Hi there, I’m making progress with my migration from a very large Drupal forum. I repurposed the import_private_messages
function from the Discuz importer script, which was the closest to working with the weird Drupal database schema. It’s currently crunching through over 1.5M private messages, but it hit an error (that I already worked around) and when I restarted the importer script it started at the beginning again. It’s running 3-4x faster now until it reaches the point where it failed before, but it’s definitely not picking up at the last batch offset value like the script does when importing public posts.

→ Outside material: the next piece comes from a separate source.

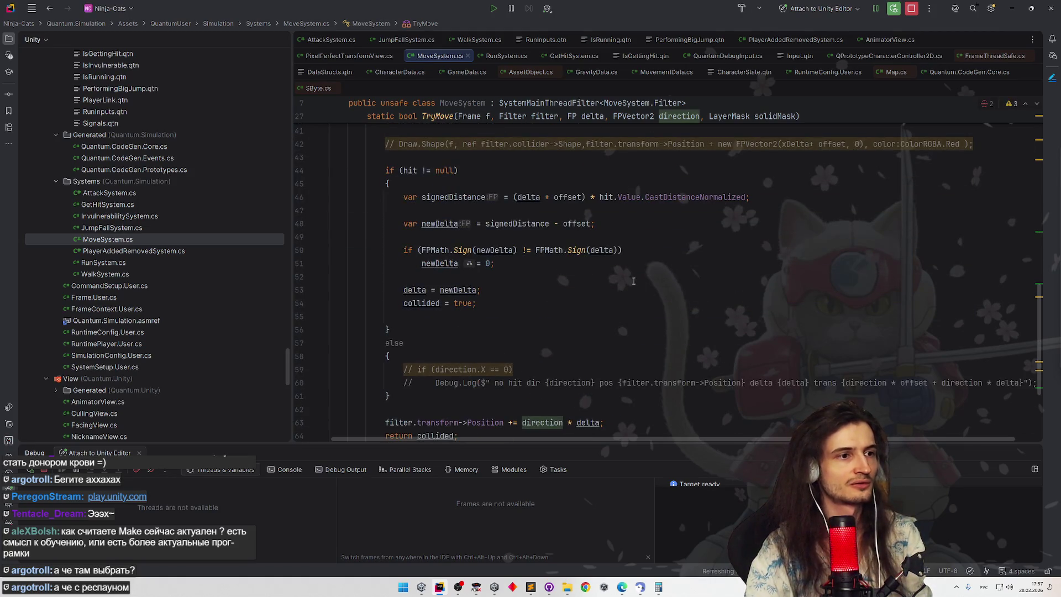
scroll(630, 287, "down", 2)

Can anybody notice anything wrong with my script that’s preventing the recovery from working?
def import_private_messages
puts '', 'creating private messages'
pm_indexes = 'pm_index'
pm_messages = 'pm_message'
total_count = mysql_query("SELECT count(*) count FROM #{pm_indexes}").first['count']
batches(BATCH_SIZE) do |offset|
results = mysql_query("
SELECT pi.mid id, thread_id, pi.recipient to_user_id, pi.deleted deleted, pm.author user_id, pm.subject subject, pm.body message, pm.format, pm.timestamp created_at FROM pm_index pi LEFT JOIN pm_message pm ON pi.mid=pm.mid WHERE deleted = 0
LIMIT #{BATCH_SIZE}
OFFSET #{offset};")
break if results.size < 1
# next if all_records_exist? :posts, results.map {|m| "pm:#{m['id']}"}
create_posts(results, total: total_count, offset: offset) do |m|
skip = false
mapped = {}
mapped[:id] = "pm:#{m['id']}"
mapped[:user_id] = user_id_from_imported_user_id(m['user_id']) || -1
mapped[:raw] = preprocess_raw(m['message'])

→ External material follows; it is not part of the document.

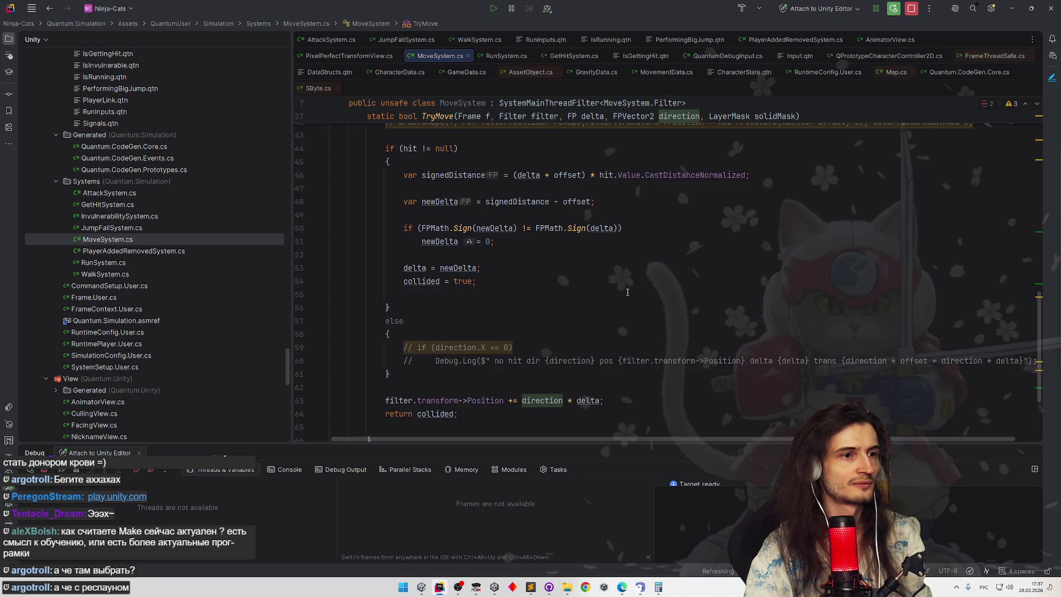
left_click(1011, 9)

mapped[:created_at] = Time.zone.at(m['created_at'])
thread_id = "pm_#{m['thread_id']}"
if is_first_pm(m['id'], m['thread_id'])
# find the title from list table
# pm_thread = mysql_query("
# SELECT thread_id, subject
# FROM #{table_name 'ucenter_pm_lists'}
# WHERE plid = #{m['thread_id']};").first
mapped[:title] = m['subject']
mapped[:archetype] = Archetype.private_message
# Find the users who are part of this private message.
import_user_ids = mysql_query("
SELECT thread_id plid, recipient user_id
FROM pm_index
WHERE thread_id = #{m['thread_id']};
").map { |r| r['user_id'] }.uniq
mapped[:target_usernames] = import_user_ids.map! do |import_user_id|
import_user_id.to_s == m['user_id'].to_s ? nil : User.find_by(id: user_id_from_imported_user_id(import_user_id)).try(:username)
end.compact
if mapped[:target_usernames].empty? # pm with yourself?
skip = true
puts "Skipping pm:#{m['id']} due to no target"
else
@first_post_id_by_topic_id[thread_id] = mapped[:id]
end
else
parent = topic_lookup_from_imported_post_id(@first_post_id_by_topic_id[thread_id])
if parent
mapped[:topic_id] = parent[:topic_id]
else
puts "Parent post pm thread:#{thread_id} doesn't exist. Skipping #{m["id"]}: #{m["message"][0..40]}"
skip = true
end
end
skip ? nil : mapped
end
end
end